I don't know if anyone has mentioned it but I like the new penny shrimp!!oke


----------



## Justin (May 6, 2009)

new penny and natural 3" shrimp. I've also had luck with gulp's 8" natural eels for ling. Its a hell of alot cheaper than live eels, they're at 3.50 a piece.


----------



## southern approach (Oct 3, 2007)

i have been catching a lot more fish w/ the 5 inch jerk baits rigged weedless in saphire blue.


----------



## Cornflake789 (Oct 10, 2008)

Nuclear chicken jerkshads and 3 inch new penny shrimp


----------



## nb&twil (Oct 2, 2007)

> *southern approach (5/28/2009)*i have been catching a lot more fish w/ the 5 inch jerk baits rigged weedless in saphire blue.

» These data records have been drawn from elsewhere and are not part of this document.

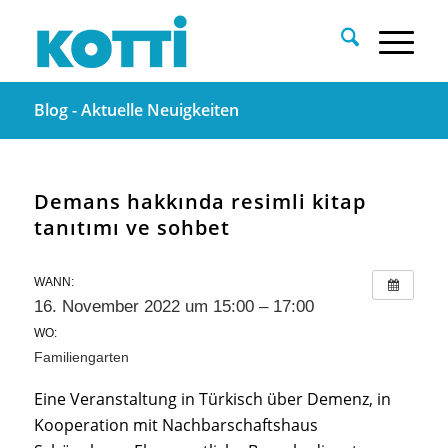
Blog - Aktuelle Neuigkeiten
Demans hakkında resimli kitap
tanıtımı ve sohbet
WANN:
16. November 2022 um 15:00 – 17:00
WO:
Familiengarten
Eine Veranstaltung in Türkisch über Demenz, in
Kooperation mit Nachbarschaftshaus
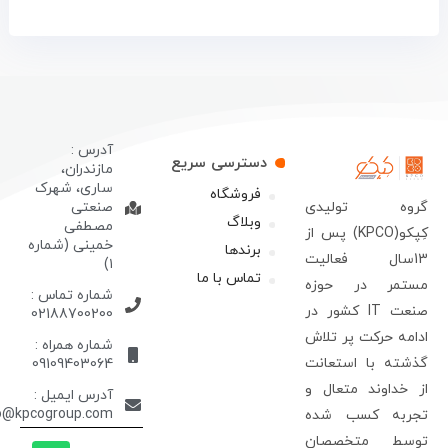
آدرس :
دسترسی سریع
مازندران،
ساری، شهرک
فروشگاه
روه تولیدی
صنعتی
وبلاگ
مصطفی
کِپکو(KPCO) پس از
خمینی (شماره
برندها
13سال فعالیت
۱)
تماس با ما
ستمر در حوزه
شماره تماس :
صنعت IT کشور در
02188700200
دامه حرکت پر تلاش
شماره همراه :
ذشته با استعانت
09109403064
ز خداوند متعال و
آدرس ایمیل :
info@kpcogroup.com
جربه کسب شده
وسط متخصصان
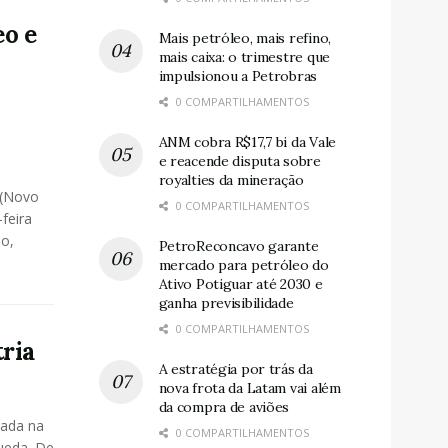
eo e
Mais petróleo, mais refino,
mais caixa: o trimestre que
impulsionou a Petrobras
0 COMPARTILHAMENTOS
ANM cobra R$17,7 bi da Vale
e reacende disputa sobre
royalties da mineração
(Novo
0 COMPARTILHAMENTOS
feira
ho,
PetroReconcavo garante
mercado para petróleo do
Ativo Potiguar até 2030 e
ganha previsibilidade
0 COMPARTILHAMENTOS
ria
A estratégia por trás da
nova frota da Latam vai além
da compra de aviões
nada na
0 COMPARTILHAMENTOS
queda. De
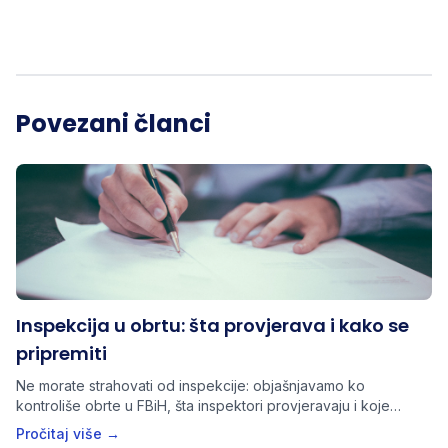
Povezani članci
Inspekcija u obrtu: šta provjerava i kako se
pripremiti
Ne morate strahovati od inspekcije: objašnjavamo ko
kontroliše obrte u FBiH, šta inspektori provjeravaju i koje
dokumente trebate imati spremne.
Pročitaj više →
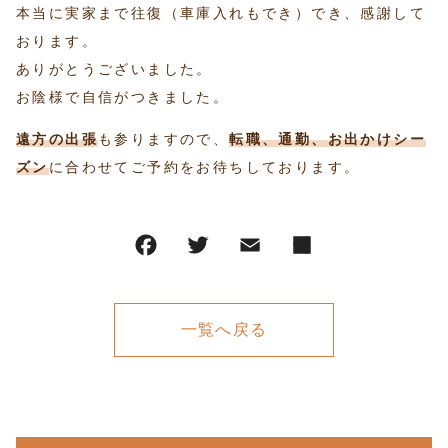
本当に実家まで往復（車庫入れもでき）でき、感謝して
おります。
ありがとうございました。
お陰様で自信がつきました。
遠方の出張
も参りますので、
転職、通勤、お出かけシー
ズン
に合わせてご予約をお待ちしております。
一覧へ戻る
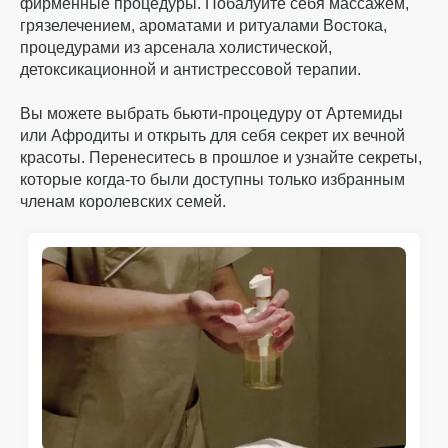
фирменные процедуры. Побалуйте себя массажем,
грязелечением, ароматами и ритуалами Востока,
процедурами из арсенала холистической,
детоксикационной и антистрессовой терапии.
Вы можете выбрать бьюти-процедуру от Артемиды
или Афродиты и открыть для себя секрет их вечной
красоты. Перенеситесь в прошлое и узнайте секреты,
которые когда-то были доступны только избранным
членам королевских семей.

that's a good combo right there. use that same rig with the chartruese pepper neon jerk bait and i bet you'll love it too.


----------



## cheeseman3 (Jun 2, 2009)

pearl white jerk shad and 3" new penny shrimp


----------



## Flathead (Oct 8, 2007)

nuclear chicken and new penny 3"shrimp


----------



## martinsconstruction (May 27, 2009)

nuclear chicken


----------